Ci sono la Vitovska, il bianco sapido e minerale che si identifica con la zona; il Terrano, il rosso asciutto e piacevolmente acidulo che nasce dal refosco, lo stesso vitigno che in Friuli dà anche il nome al vino; la Malvasia, il bianco fresco e leggermente aromatico adatto all’estate. Si bevono, e bene, dovunque. Ma per sperimentarli «alla triestina» dovete assolutamente andare a berli dai produttori stessi nella loro osmiza. Anzi, in più d’una se avete tempo. L’osmiza (dallo sloveno «otto») è l’antica licenza accordata ai vignaioli di somministrare cibo e bevande al pubblico a casa propria per due mesi all’anno, divisi in tranche di otto giorni. Senza pagare tasse. Oggi le tasse si pagano ma, come allora, un mazzo di frasche appeso fuori indica al passante che l’osmiza è aperta (sul sito osmize.com, tutte le informazioni). L’ospitalità è rustica: panche e camino d’inverno, panche e pergolato d’estate, vini della casa, salami e prosciutti del maiale ucciso l’anno prima. Idealmente, almeno. Perché l’aumento del turismo lascia qualche dubbio.
Terzo. I caffè e la cucina asburgica
Trieste, che considera Maria Teresa d’Austria col rispetto dovuto a una super-zia, è la dépendance più autentica del civilissimo uso viennese di concedersi una lunga pausa quotidiana seduti al caffè. I caffè storici della città sono tre e non ci si siede nell’uno o nell’altro per caso. Andate al Tommaseo, il più antico, se vi piace l’elegante rimando degli specchi ottocenteschi e la clientela dignitosa e borghese; se siete portati ai calici meditativi provenienti dall’enoteca Bischoff, stessa proprietà, con la sua straordinaria scelta di etichette; se, prima o dopo lo spettacolo teatrale, vi va un boccone chic.

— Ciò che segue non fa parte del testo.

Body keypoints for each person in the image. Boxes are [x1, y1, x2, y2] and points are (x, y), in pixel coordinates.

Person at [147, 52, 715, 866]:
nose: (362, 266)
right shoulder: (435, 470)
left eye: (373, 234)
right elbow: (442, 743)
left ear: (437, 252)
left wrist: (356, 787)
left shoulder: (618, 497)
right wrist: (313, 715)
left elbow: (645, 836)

Andate al San Marco se volete respirare l’atmosfera letteraria e irredentista; se non avete mancato il breve pellegrinaggio alle tre statue bronzee di Joyce, Saba e Svevo; se volete curiosare nella sezione libreria o, semplicemente, osservare l’entra-esci di intellettuali e studenti mentre pazientate a lungo per veder comparire la vostra ordinazione. Infine, e fa tre, andate al Caffè degli Specchi per scegliere tra 50 varianti di caffè; per sbocconcellare i dolci di Giuseppe Faggiotto, deus ex machina del locale, che nasce pasticciere; per mescolarvi a un’umanità democraticamente variegata. Andate all’Harry’s per sorseggiare il miglior Hugo della città, la versione triestina dello spritz, preparato con Prosecco, sciroppo di fiori di melissa, seltz e foglie di menta; per il servizio impeccabile; per il piacere del dehors più blasonato della città. Poi dirigetevi verso le torte della Bomboniera, la prima pasticceria nata a Trieste, che dal 1836 detiene le ricette originali delle specialità austroungariche, ancora cotte nell’antico forno a legna. Acquistate senz’altro il presniz di scuola viennese, con le noci, l’uva passa e le scorze di arancia e cedro avvolte nella pasta sfoglia a forma di chiocciola. O la soffice putiza, protagonista carsolina di ogni festa familiare.
Tenendo presente che qui i dolci si somigliano perché nascono tutti dai pochi prodotti di una terra avara. Ma se c’è una fiera non mancate un bell’assaggio di kaiserschmarren, la frittata dolce sminuzzata nell’enorme padella di ferro e cosparsa di zucchero.